4. Limitations and Considerations
It requires a tachometer
- An accurate speed reference is mandatory.
- The quality of the tachometer signal directly limits filter performance.
- It cannot be used on equipment without a speed reference.
- The once-per-revolution pulse must be reliable, or the tracking wanders.
It tracks only synchronous components
- Non-synchronous faults are not captured — including most bearing defects, which produce asynchronous vibration.
- Electrical-line frequencies are not tracked.
- Random and broadband vibration is filtered out.
- Complementary analysis is needed for a complete diagnosis.
Filter-bandwidth trade-offs
- Narrow filter: better rejection of adjacent frequencies, but slower to respond to speed changes.
- Wide filter: faster tracking, but may admit nearby components.
- Optimal: a 5–10% bandwidth suits most applications, balancing selectivity against tracking speed.
5. Tracking Filter versus FFT
A tracking filter and an FFT are complementary rather than competing tools. The FFT shows the whole spectrum at a fixed speed; the tracking filter follows one order through changing speed. The table summarises where each excels.

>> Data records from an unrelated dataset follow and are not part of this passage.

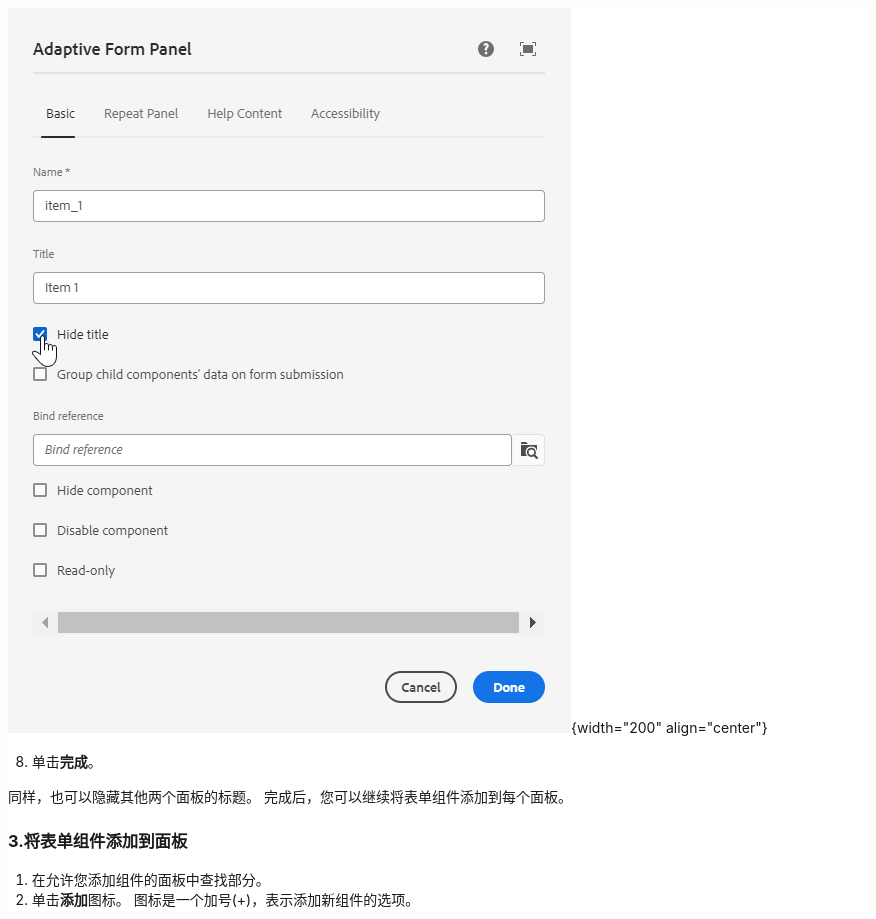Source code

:    ![隐藏标题](/help/forms/assets/tabs-on-top-hide-panel.png){width="200" align="center"}

8. 单击&#x200B;**完成**。

同样，也可以隐藏其他两个面板的标题。 完成后，您可以继续将表单组件添加到每个面板。

### 3.将表单组件添加到面板



1. 在允许您添加组件的面板中查找部分。
1. 单击&#x200B;**添加**图标。 图标是一个加号(+)，表示添加新组件的选项。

| Feature | FFT Analysis | Tracking Filter |
|---|---|---|
| Speed requirement | Works at any speed | Requires a tachometer |
| Speed variation | Requires steady speed | Handles varying speed |
| Information | Full spectrum, all frequencies | Single order only |
| Non-synchronous faults | Detects all faults | Misses non-synchronous |
| Transient analysis | Difficult | Excellent |
| Best for | General diagnostics, steady-state | Critical-speed analysis, variable speed |
6. Modern Implementations
Digital tracking filters
- Implemented in software inside modern analysers.
- Track multiple orders at once — 1×, 2×, 3× concurrently.
- Offer adjustable bandwidth.
- Display in real time during transients.
Integration with order analysis
- Tracking filters form the foundation of comprehensive order analysis.
- The full order spectrum is extracted, all orders together.
- Results appear as colour maps of order against speed, closely related to the waterfall and cascade displays.
- Critical speeds can be detected automatically from the order-tracking data.
7. Tracking Filters in Field Balancing
On a portable instrument the tracking filter is what keeps a balancing measurement honest when the speed will not hold perfectly steady. By passing only the 1× order and rejecting everything else, it gives the software a clean amplitude-and-phase vector to work from. The ব্যালানসেট-১এ uses exactly this approach: its tachometer pulse defines running speed, the synchronous 1× component is extracted in the machine’s own bearings at operating speed, and the resulting vector drives the trial-weight and correction calculations — and then confirms the residual vibration after correction. The tracking filter is the quiet mechanism that makes those numbers repeatable on real, slightly-unsteady machinery.
Tracking filters are specialised but powerful tools, especially for rotor dynamics and variable-speed equipment. By holding their focus on a chosen order while the speed moves, they enable transient analysis and speed-independent monitoring that ordinary FFT techniques cannot match — which is precisely why they remain central to critical-speed identification and advanced machinery diagnostics.